Recovery rate (RR) dapat digunakan sebagai indikator kemampuan
pengencer dan krioprotektan yang mampu menjaga sel spermatozoa selama proses kriopreservasi. Angka RR menunjukkan kemampuan pulihnya spermatozoa setelah mengalami proses pembekuan. Hal ini berkaitan dengan integritas membran dalam menjaga kelangsungan biosintesis intraseluler dan penggunaan ATP sebagai energi untuk mendukung motilitas setelah thawing. Nilai RR dalam pengencer TKT dengan kombinasi pengencer gliserol 5%, 6%, dan 7% berturut-turut adalah 69.25±3.26%, 60.89±3.38%, dan 56.28±3.05%, sedangkan dengan DMF 5%. 6%, dan 7% berturut-turut adalah 69.96±2.92%, 66.13±3.22%, dan 66.46±3.00%. Nilai RR dalam pengencer SKT dengan kombinasi pengencer gliserol 5%, 6%, dan 7% berturut-turut adalah 30.54±3.72%, 21.57±1.59%, dan 19.36±1.61%.
20
Recovery rate hasil penelitian Tahap 3 sedikit lebih tinggi dibandingkan RR
sapi pasundan dalam pengencer Tris adalah 59.62±5.57% (Baharun et al. 2017).

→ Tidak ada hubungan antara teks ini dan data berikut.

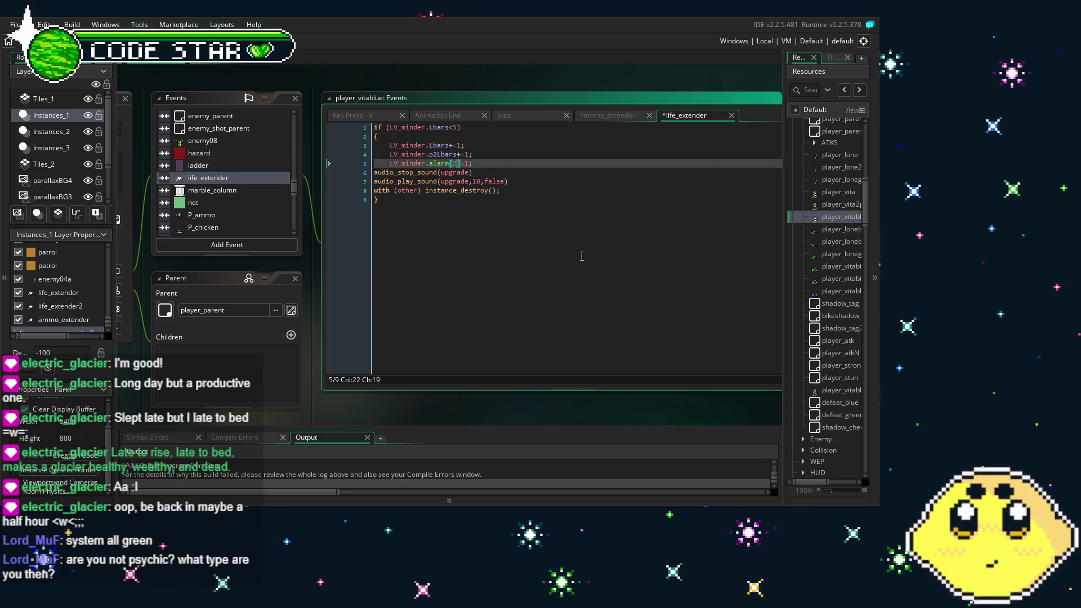
left_click(544, 240)
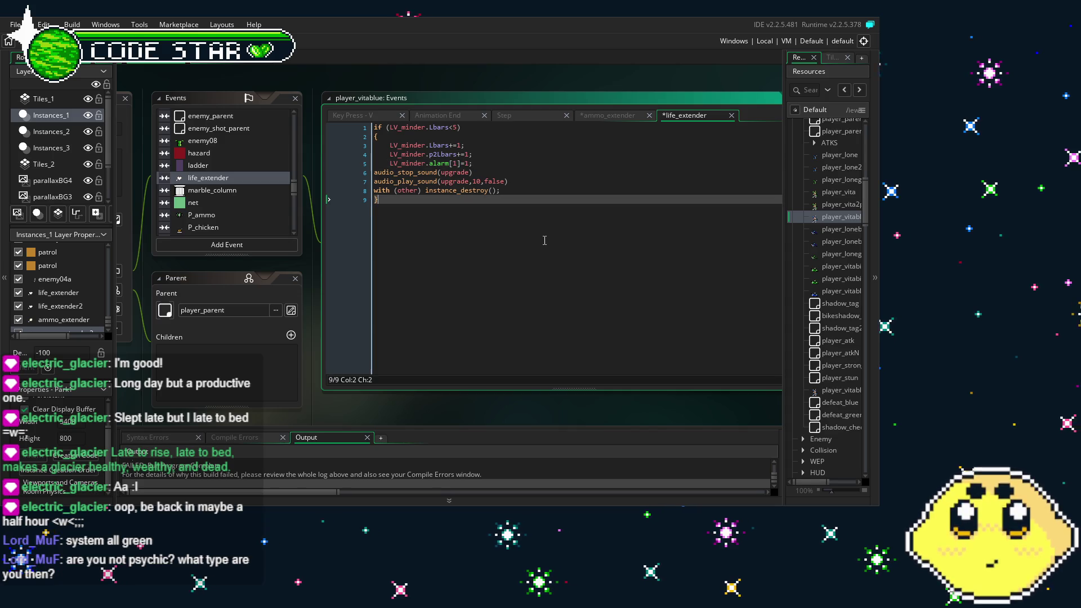
double_click(823, 233)
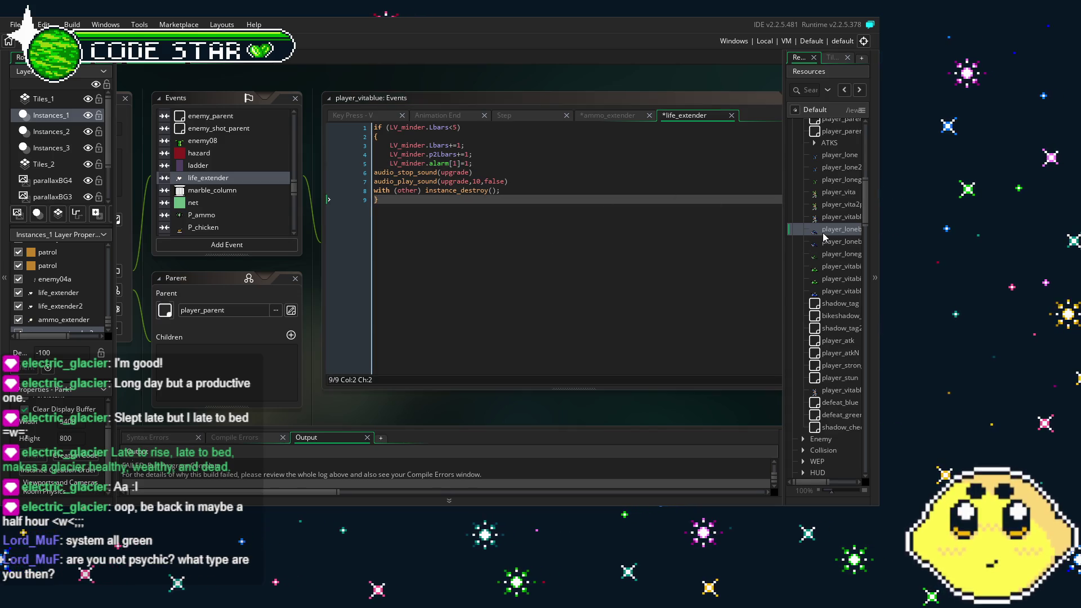
- In player_lonebike's ammo_extender code, replace the four if lines with LV_minder.alarm[2]=1;
left_click_drag(385, 163, 341, 164)
scroll(342, 164, "down", 10)
scroll(342, 165, "down", 4)
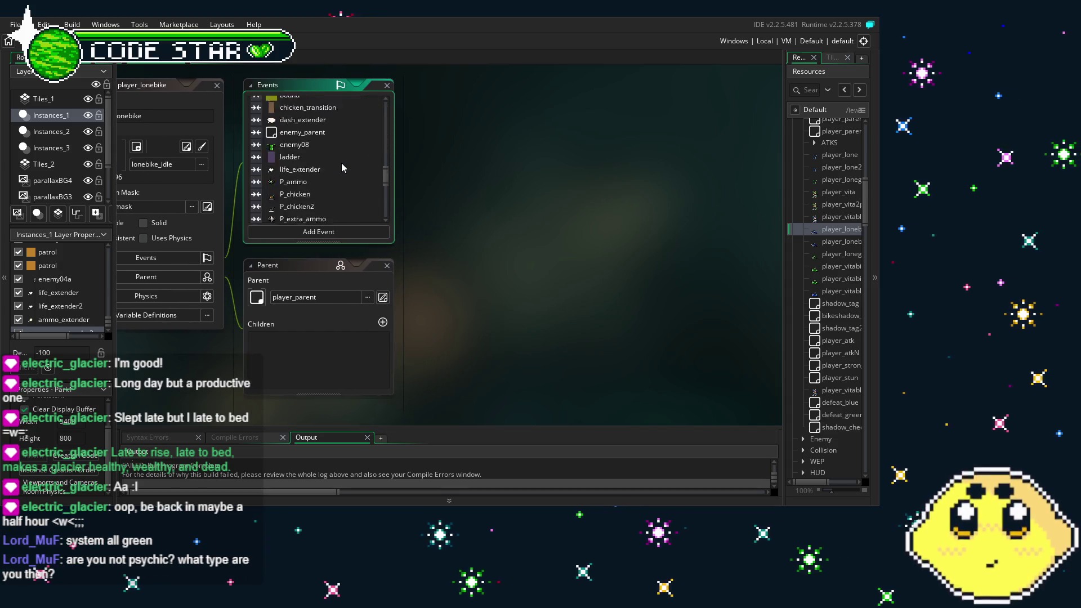
double_click(299, 142)
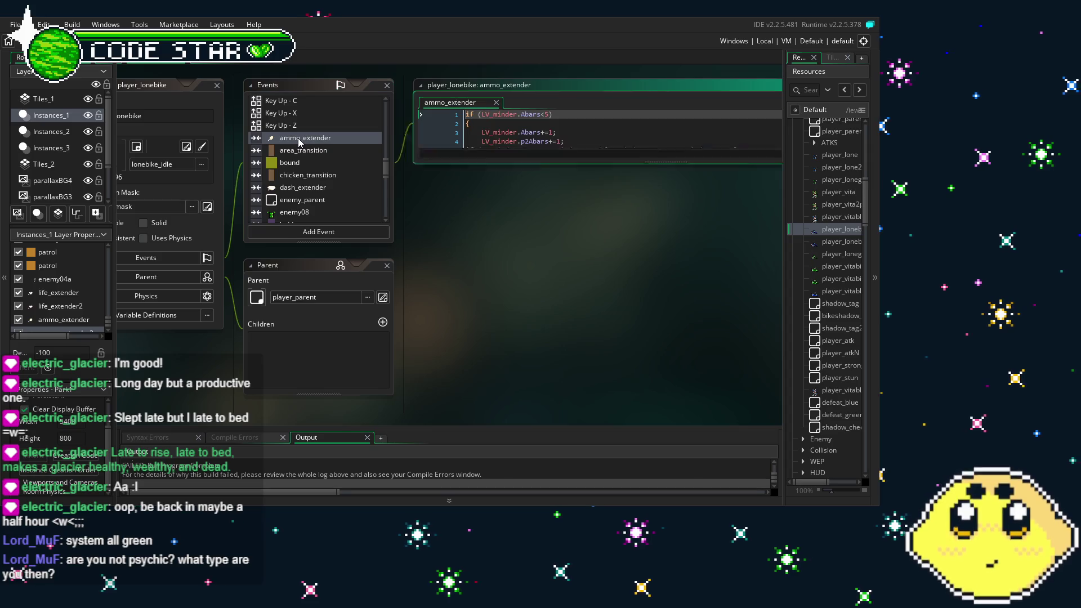
left_click_drag(773, 179, 447, 163)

Spermatozoa sapi Limousin, Simmental dan FH dalam pengencer Skim kuning telur mempunyai nilai RR berturut-turut adalah 58.87±6.37%; 56.27±7.08%; 58.87±5.31% (Komariah et al. 2013). Nilai RR dalam pengencer SKT menggunakan DMF menunjukkan hasil recovery rate yang lebih baik dibandingkan dengan penggunaan gliserol, sehingga dari hasil penelitian ini didapat bahwa kombinasi penggunaan pengencer SKT dengan krioprotektan gliserol tidak direkomendasikan untuk pembekuan semen sapi bali.
5 SIMPULAN
1. Kualitas semen segar sapi bali pada kelompok umur produktif dan umur lewat produktif tidak berbeda.
2. Penggunaan gliserol dan DMF dalam pengencer TKT optimum menghasilkan motilitas setelah thawing pada konsentrasi gliserol 5% (50.22±2.60) dan DMF 5% (50.44±1.94).
3. Penggunaan gliserol dalam pengencer SKT menunjukkan hasil di bawah 40% dengan semua konsentrasi gliserol sehingga tidak memenuhi syarat untuk digunakan IB dan DMF dalam pengencer SKT optimum menghasilkan motilitas setelah thawing pada konsentrasi DMF 6% (54.33±1.59).